=== TASK INPUT ===
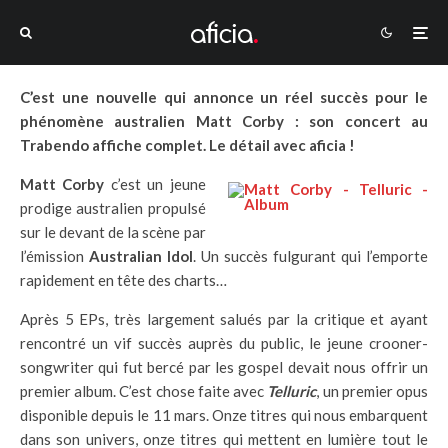
C’est une nouvelle qui annonce un réel succès pour le
phénomène australien Matt Corby : son concert au
Trabendo affiche complet. Le détail avec aficia !
Matt Corby
c’est un jeune
prodige australien propulsé
sur le devant de la scène par
l’émission
Australian Idol
. Un succès fulgurant qui l’emporte
rapidement en tête des charts…
Après 5 EPs, très largement salués par la critique et ayant
rencontré un vif succès auprès du public, le jeune crooner-
songwriter qui fut bercé par les gospel devait nous offrir un
premier album. C’est chose faite avec
Telluric
, un premier opus
disponible depuis le 11 mars. Onze titres qui nous embarquent
dans son univers, onze titres qui mettent en lumière tout le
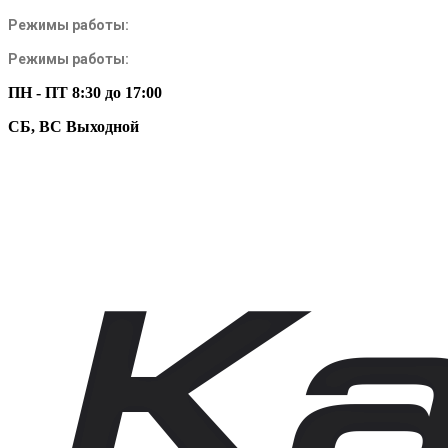
Режимы работы:
Режимы работы:
ПН - ПТ 8:30 до 17:00
СБ, ВС Выходной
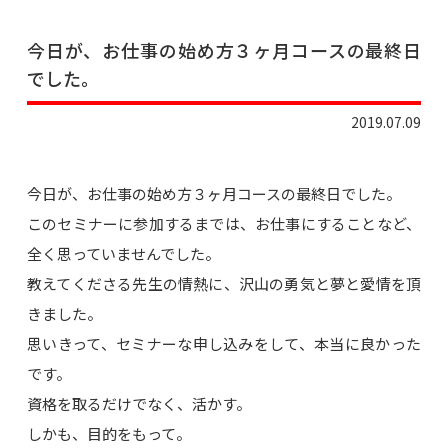
今日が、お仕事の始め方３ヶ月コースの最終日
でした。
2019.07.09
今日が、お仕事の始め方３ヶ月コースの最終日でした。
このセミナーに参加するまでは、お仕事にすることなど、
全く思っていませんでした。
教えてくださる先生の情熱に、沢山の勇気と夢と愛情を頂
きました。
思いきって、セミナーな申し込みをして、本当に良かった
です。
資格を取るだけでなく、活かす。
しかも、目的をもって。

=== WHAT YOU ARE ASKED TO DO ===
Restate word for word only the lines from where the entries begin through the one with "rapidement en tête des charts…"; omit the pictures.

=== ANSWER ===
C’est une nouvelle qui annonce un réel succès pour le
phénomène australien Matt Corby : son concert au
Trabendo affiche complet. Le détail avec aficia !
Matt Corby
c’est un jeune
prodige australien propulsé
sur le devant de la scène par
l’émission
Australian Idol
. Un succès fulgurant qui l’emporte
rapidement en tête des charts…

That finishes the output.